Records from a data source
################

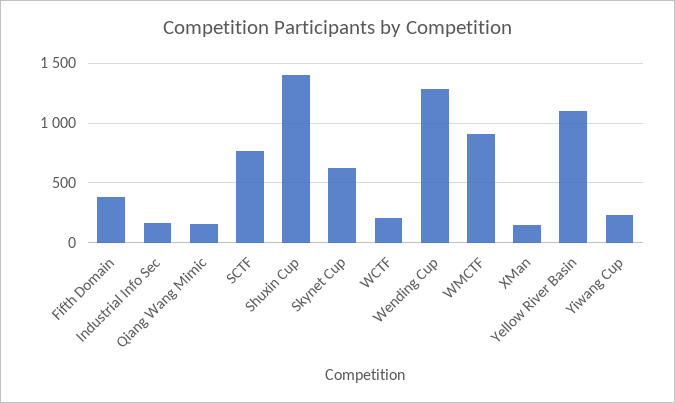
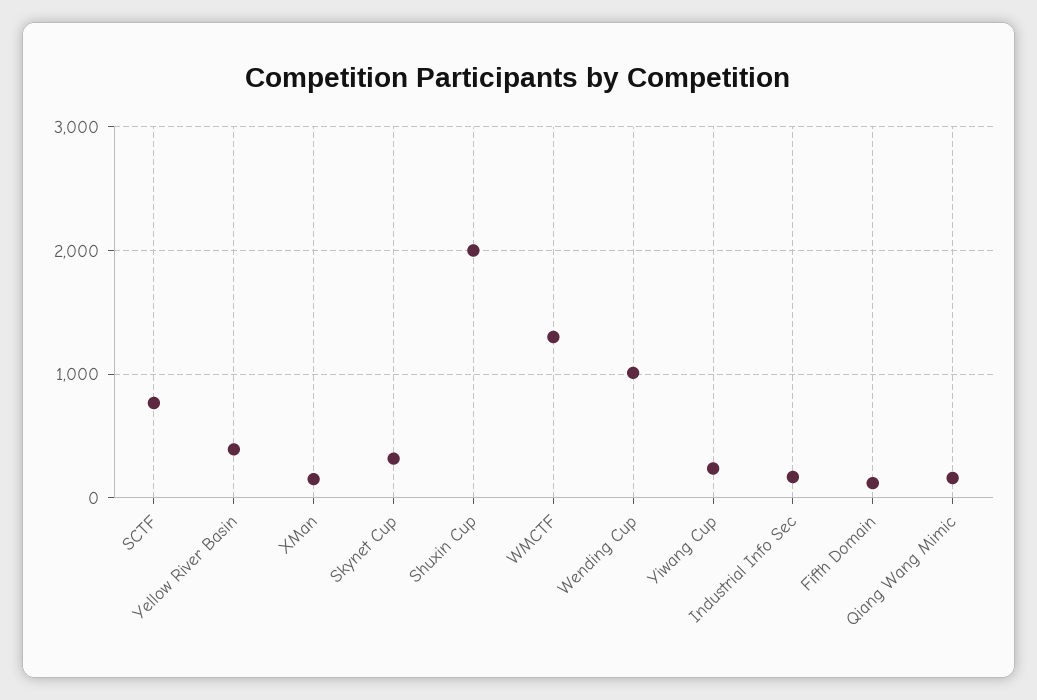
Fifth Domain: 400 -> 100
Shuxin Cup: 1400 -> 2000
Skynet Cup: 600 -> 300
WCTF: 200 -> none
Wending Cup: 1300 -> 1000
WMCTF: 900 -> 1300
Yellow River Basin: 1100 -> 400

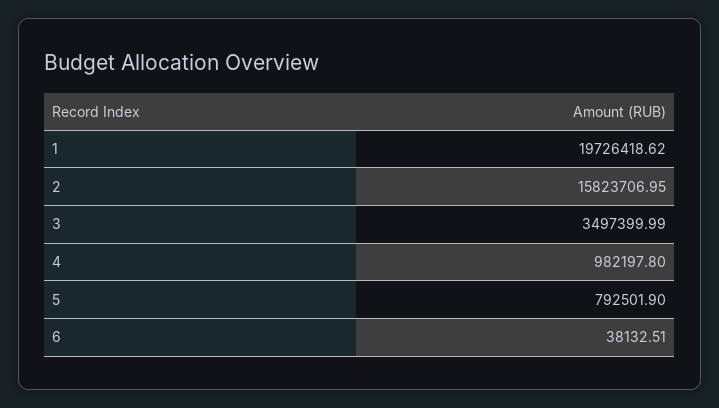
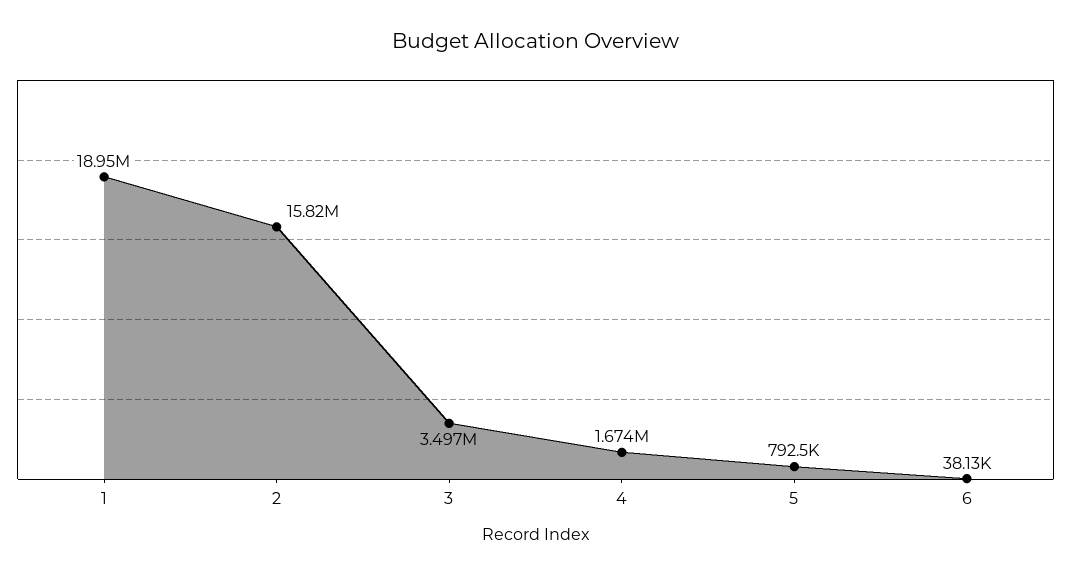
1: 19726418.62 -> 18950000
4: 982197.8 -> 1674000

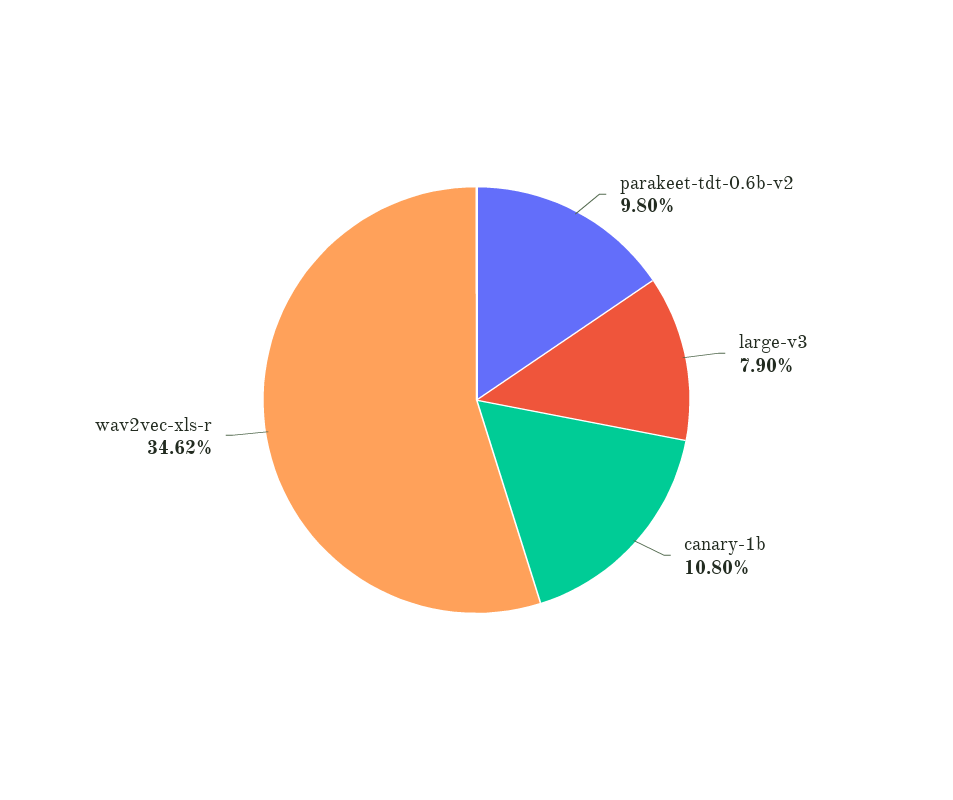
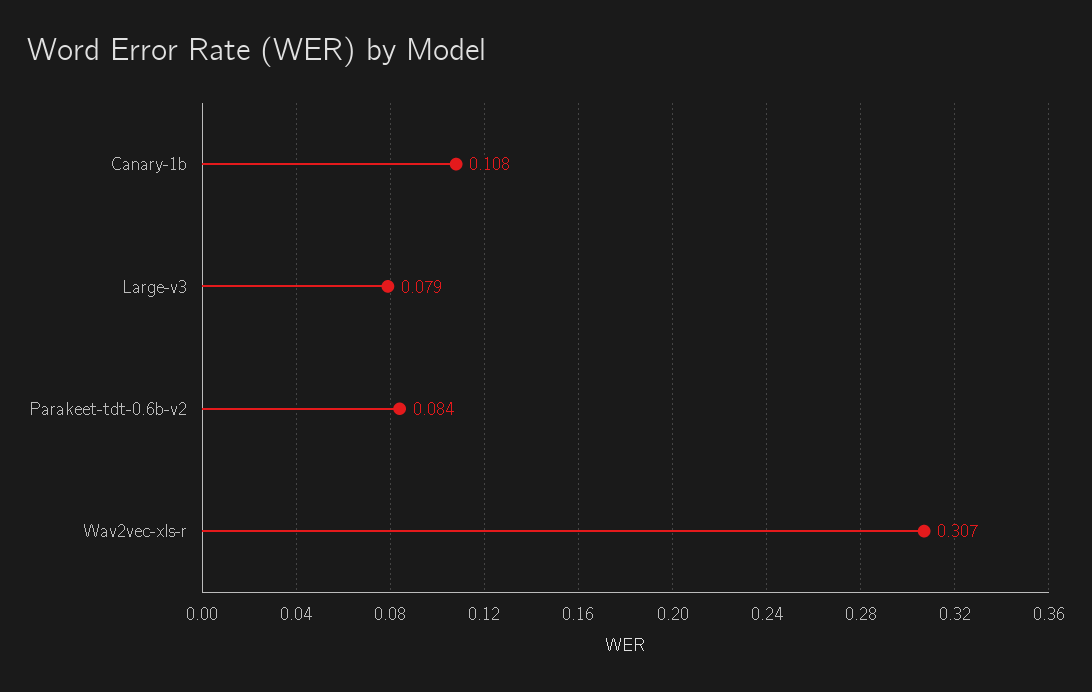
parakeet-tdt-0.6b-v2: 0.098 -> 0.084
wav2vec-xls-r: 0.3462 -> 0.307

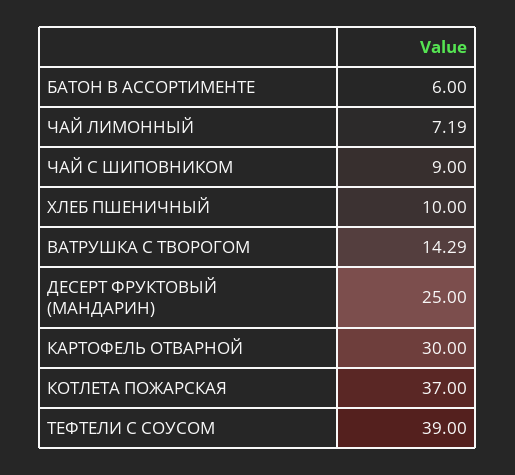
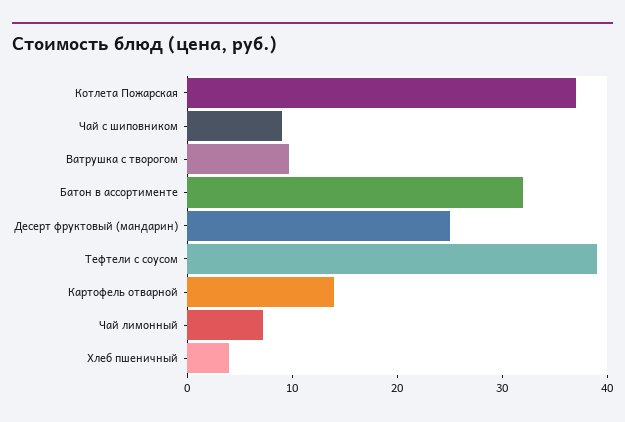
БАТОН В АССОРТИМЕНТЕ: 6 -> 32
ХЛЕБ ПШЕНИЧНЫЙ: 10 -> 4
ВАТРУШКА С ТВОРОГОМ: 14.29 -> 10
КАРТОФЕЛЬ ОТВАРНОЙ: 30 -> 14

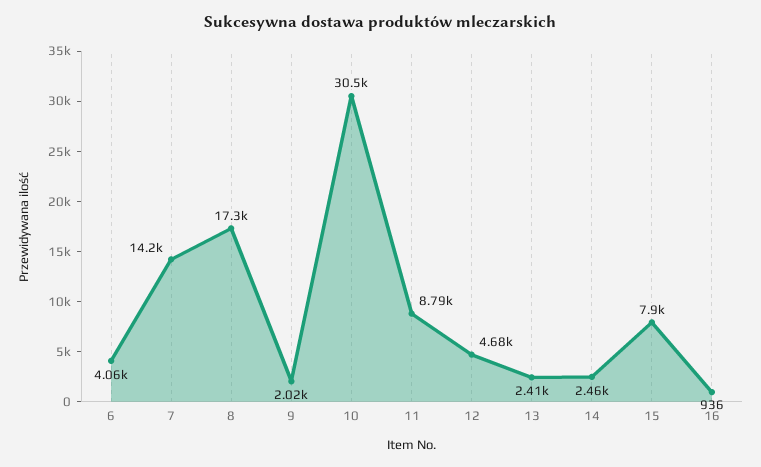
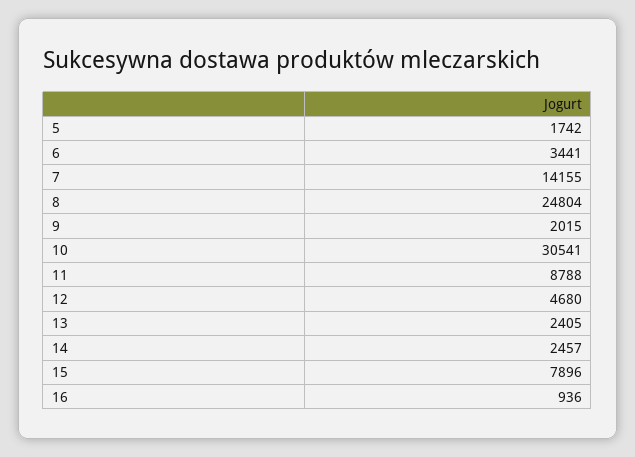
6: 4060 -> 3441
8: 17300 -> 24804
5: none -> 1742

################

● What you will do
Locate the line containing "БАТОН В АССОРТИМЕНТЕ: 6 -> 32" in the records above, then output it and every line after it through the last, excluding pictures.

● Answer to this problem
БАТОН В АССОРТИМЕНТЕ: 6 -> 32
ХЛЕБ ПШЕНИЧНЫЙ: 10 -> 4
ВАТРУШКА С ТВОРОГОМ: 14.29 -> 10
КАРТОФЕЛЬ ОТВАРНОЙ: 30 -> 14

6: 4060 -> 3441
8: 17300 -> 24804
5: none -> 1742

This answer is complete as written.